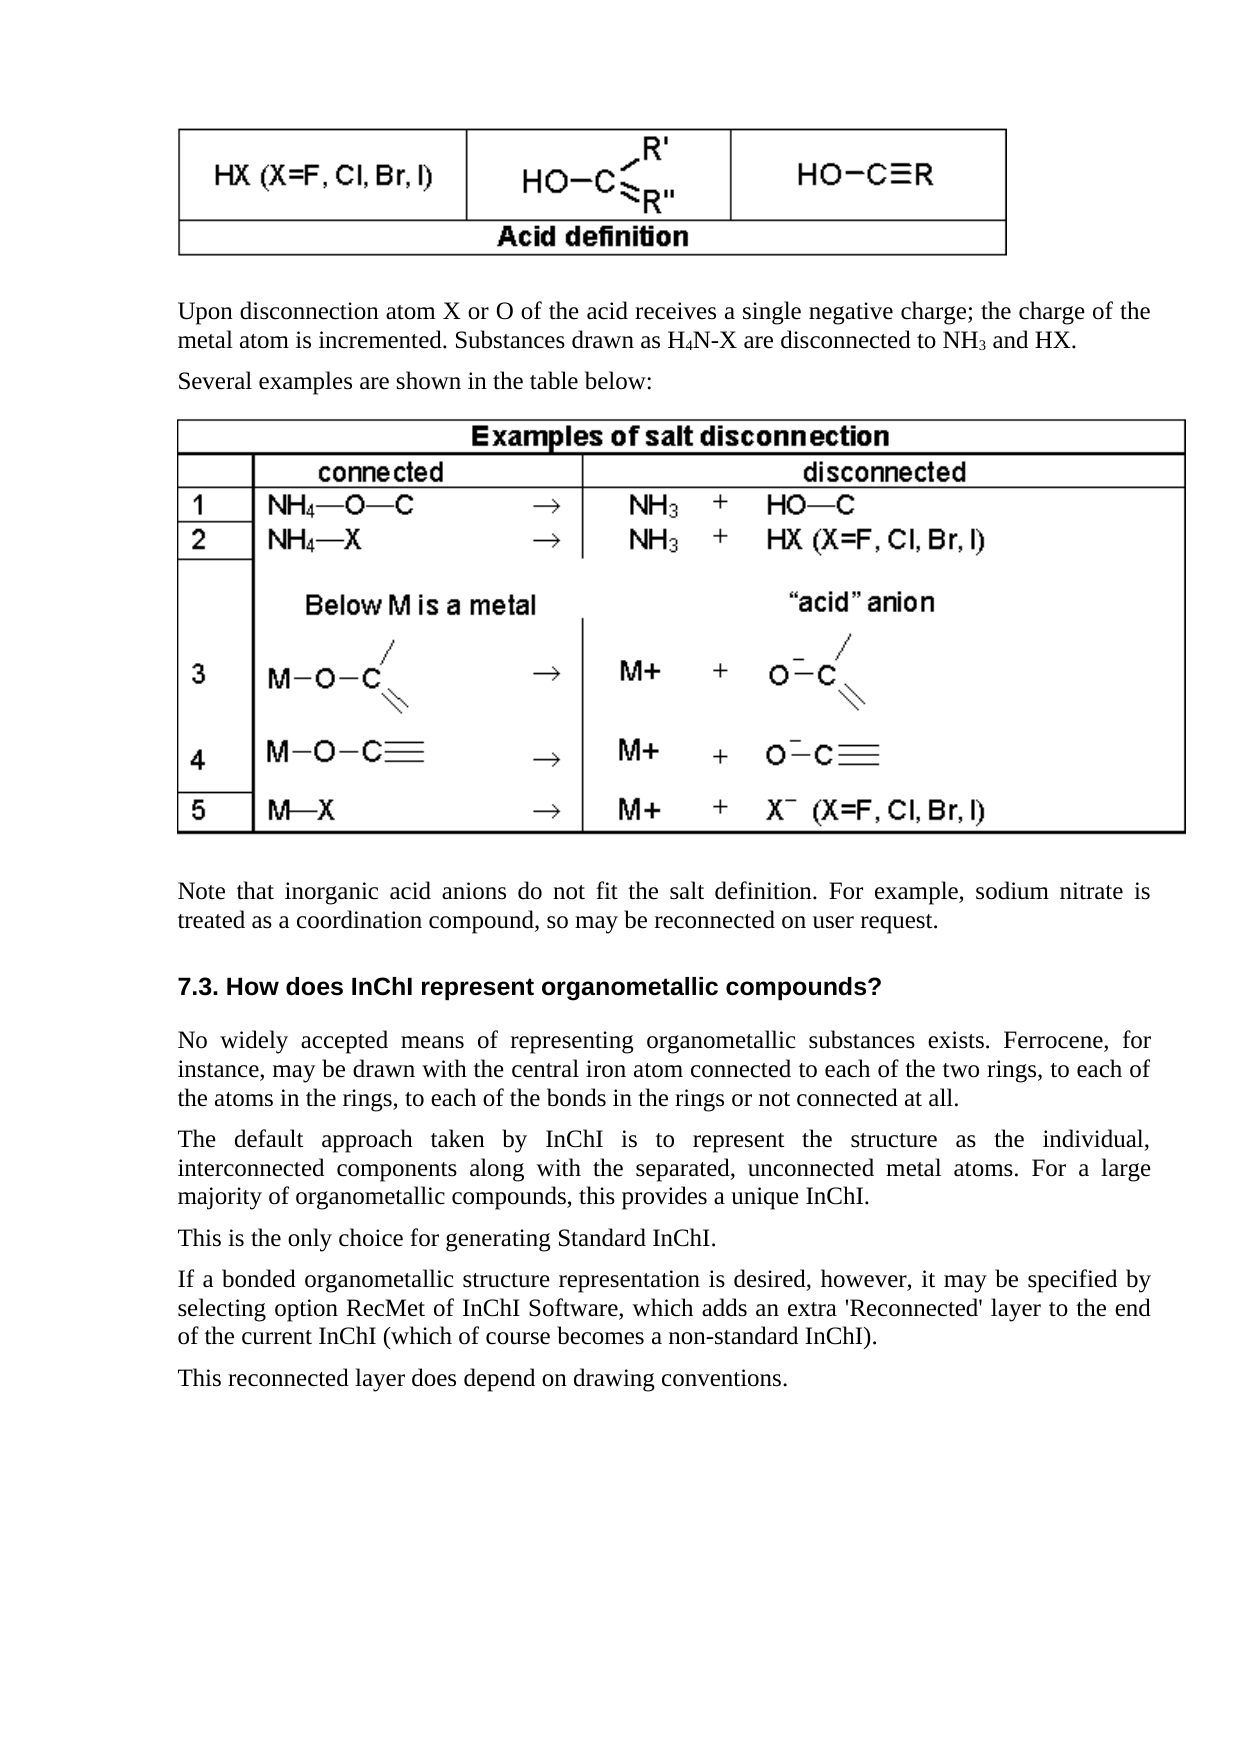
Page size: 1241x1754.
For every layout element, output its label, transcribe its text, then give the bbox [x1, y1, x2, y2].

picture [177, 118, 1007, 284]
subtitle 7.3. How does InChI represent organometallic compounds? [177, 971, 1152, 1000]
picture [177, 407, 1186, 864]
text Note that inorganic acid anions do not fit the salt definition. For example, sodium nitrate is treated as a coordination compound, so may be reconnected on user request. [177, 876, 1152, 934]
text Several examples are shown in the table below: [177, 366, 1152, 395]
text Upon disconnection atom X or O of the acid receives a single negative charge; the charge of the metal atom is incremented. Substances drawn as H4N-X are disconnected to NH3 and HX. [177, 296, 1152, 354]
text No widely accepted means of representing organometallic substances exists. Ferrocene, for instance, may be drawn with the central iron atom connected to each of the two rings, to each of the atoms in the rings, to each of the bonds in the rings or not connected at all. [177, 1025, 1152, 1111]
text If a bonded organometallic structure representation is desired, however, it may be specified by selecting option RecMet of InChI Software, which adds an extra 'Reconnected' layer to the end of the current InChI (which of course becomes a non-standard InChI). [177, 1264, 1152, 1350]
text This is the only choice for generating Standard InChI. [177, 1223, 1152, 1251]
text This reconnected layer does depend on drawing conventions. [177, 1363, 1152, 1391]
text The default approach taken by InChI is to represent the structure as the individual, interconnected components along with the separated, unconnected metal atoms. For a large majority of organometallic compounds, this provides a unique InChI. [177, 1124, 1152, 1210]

• _Required work_:
Using the entries above, say how many lines include the word "compounds", with no other output.

• _Answer area_:
2